**TEXT SHOWN**

While these numbers make it seem like conservatives are making inroads, the Biden administration is moving at breakneck speed to fill even more vacancies than Trump.
“Confirming more than 234 judges — the number confirmed during Trump’s presidency — with lifetime appointments would provide Biden with the type of governing imprint that Trump, should he win in November, could not erase,” Politico excitedly reports, adding, “If Democrats can exceed 234 judges, they will have replaced about one-quarter of the federal judiciary and with an unprecedented level of diversity on the bench.”
We certainly hope Biden won’t be in the Oval Office next January 21, but these appointments will still help thwart Trump’s agenda should he win the election on November 5.
The most important judicial selection, of course, is that of a Supreme Court justice. Roe v. Wade and affirmative action in college admissions are gone, thanks to Donald Trump’s three High Court appointments, and reducing regulatory power is on the table this year. Currently, conservative-leaning justices hold a 6-3 edge, but Clarence Thomas and Samuel Alito are in their 70s, while John Roberts and Sonia Sotomayor are knocking on the door at age 69, so it’s possible the next president may need to appoint multiple replacements.
The mere idea that another Trump term might lead to an even greater conservative majority on the High Court worries people like former Obama adviser Dan Pfeiffer.
Pfeiffer observed, “Republicans who did not like Trump, at the last minute, were willing to hold their nose and vote for Trump because they care about the Supreme Court. So, I think we can do that in reverse.”
Unless there’s an unexpected vacancy in the coming months, that strategy will not likely pay off. But that won’t stop Democrats from scheming to influence the process.
Since the New Deal, Democrats have salivated over the idea of packing the Supreme Court. While they haven’t let that one go, more recent tactics include pushing for term limits, threatening to add more justices to lower courts, and drumming up public support to force conservative justices to recuse themselves.
Sometimes, they just abuse the process altogether. For example, before 2017, Judiciary Committee chairs wouldn’t move judicial nominees through the process unless both of the U.S. senators from the nominee’s state agreed. It was more of a long-honored tradition than a requirement, but Democrats turned it into a makeshift filibuster to block Republican nominations during Trump’s presidency, and it was ultimately discontinued.
Now, fearful of Trump’s return, Senator Judiciary Chair Dick Durbin seeks to restore the practice before the November presidential election. Even some Republicans support Durbin’s move to make the process less political. It will be interesting to see whether the majority party keeps it in place if reinstated.
For now, Biden keeps rushing to fill empty spots with nominees loyal to his radical agenda. CBS News reports that while Biden has now outpaced the number of Trump’s appointments, “surpassing the 234 judges Trump named to the federal bench during his first and sole term may be difficult given the Senate’s schedule in the run-up to the November election, since several Democratic senators in states won by Trump in 2020 are working to hold on to their seats and are likely to spend the coming months on the campaign trail.”
The big takeaway, then, is that choosing a president goes far beyond the immediate politics of the day. Our votes matter, and the person we choose to lead the nation will affect our lives for years to come.

**EXERCISE DETAILS**
From the article on judicial appointments, write out the passage that begins at the words "The most important" and stops after "appoint multiple replacements.", word for word.

**INFORMATION SHOWN**
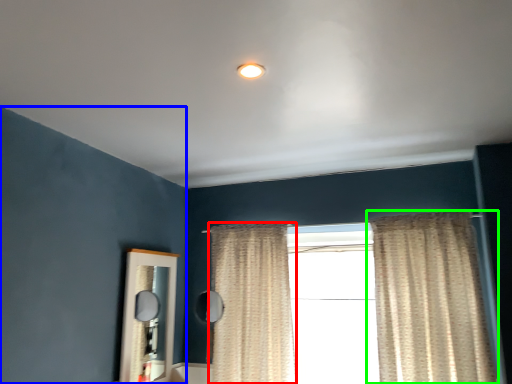
Question: Which object is the farthest from curtain (highlighted by a red box)? Choose among these: backdrop (highlighted by a blue box) or curtain (highlighted by a green box).

Choices:
 (A) backdrop
 (B) curtain

Answer: (A)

**WRITTEN RESPONSE**
The most important judicial selection, of course, is that of a Supreme Court justice. Roe v. Wade and affirmative action in college admissions are gone, thanks to Donald Trump’s three High Court appointments, and reducing regulatory power is on the table this year. Currently, conservative-leaning justices hold a 6-3 edge, but Clarence Thomas and Samuel Alito are in their 70s, while John Roberts and Sonia Sotomayor are knocking on the door at age 69, so it’s possible the next president may need to appoint multiple replacements.